-- Dataset records follows --

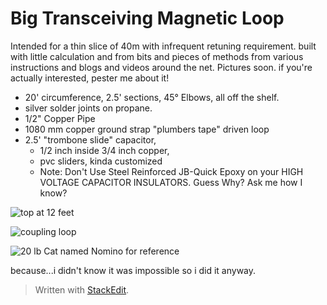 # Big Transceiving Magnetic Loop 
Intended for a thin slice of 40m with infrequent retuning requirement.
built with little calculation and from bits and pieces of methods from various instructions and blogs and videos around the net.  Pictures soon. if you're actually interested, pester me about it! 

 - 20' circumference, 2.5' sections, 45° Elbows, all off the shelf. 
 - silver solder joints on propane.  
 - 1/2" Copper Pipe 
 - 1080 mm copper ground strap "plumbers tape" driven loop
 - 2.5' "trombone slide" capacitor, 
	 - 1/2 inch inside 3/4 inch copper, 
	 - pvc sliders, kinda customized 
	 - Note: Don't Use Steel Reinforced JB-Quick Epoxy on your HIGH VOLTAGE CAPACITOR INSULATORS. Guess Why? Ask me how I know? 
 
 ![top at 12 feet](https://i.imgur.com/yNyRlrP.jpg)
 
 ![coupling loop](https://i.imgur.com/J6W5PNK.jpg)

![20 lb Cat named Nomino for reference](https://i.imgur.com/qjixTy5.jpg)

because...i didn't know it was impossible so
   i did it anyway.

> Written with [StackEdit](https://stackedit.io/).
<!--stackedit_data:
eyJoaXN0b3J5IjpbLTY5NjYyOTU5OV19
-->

-- Dataset records concluded --

Work required: Retype each record exactly as it stands, but do not include the pictures.

Output for this exercise:
 # Big Transceiving Magnetic Loop 
Intended for a thin slice of 40m with infrequent retuning requirement.
built with little calculation and from bits and pieces of methods from various instructions and blogs and videos around the net.  Pictures soon. if you're actually interested, pester me about it! 

 - 20' circumference, 2.5' sections, 45° Elbows, all off the shelf. 
 - silver solder joints on propane.  
 - 1/2" Copper Pipe 
 - 1080 mm copper ground strap "plumbers tape" driven loop
 - 2.5' "trombone slide" capacitor, 
	 - 1/2 inch inside 3/4 inch copper, 
	 - pvc sliders, kinda customized 
	 - Note: Don't Use Steel Reinforced JB-Quick Epoxy on your HIGH VOLTAGE CAPACITOR INSULATORS. Guess Why? Ask me how I know? 
 
 ![top at 12 feet](https://i.imgur.com/yNyRlrP.jpg)
 
 ![coupling loop](https://i.imgur.com/J6W5PNK.jpg)

![20 lb Cat named Nomino for reference](https://i.imgur.com/qjixTy5.jpg)

because...i didn't know it was impossible so
   i did it anyway.

> Written with [StackEdit](https://stackedit.io/).
<!--stackedit_data:
eyJoaXN0b3J5IjpbLTY5NjYyOTU5OV19
-->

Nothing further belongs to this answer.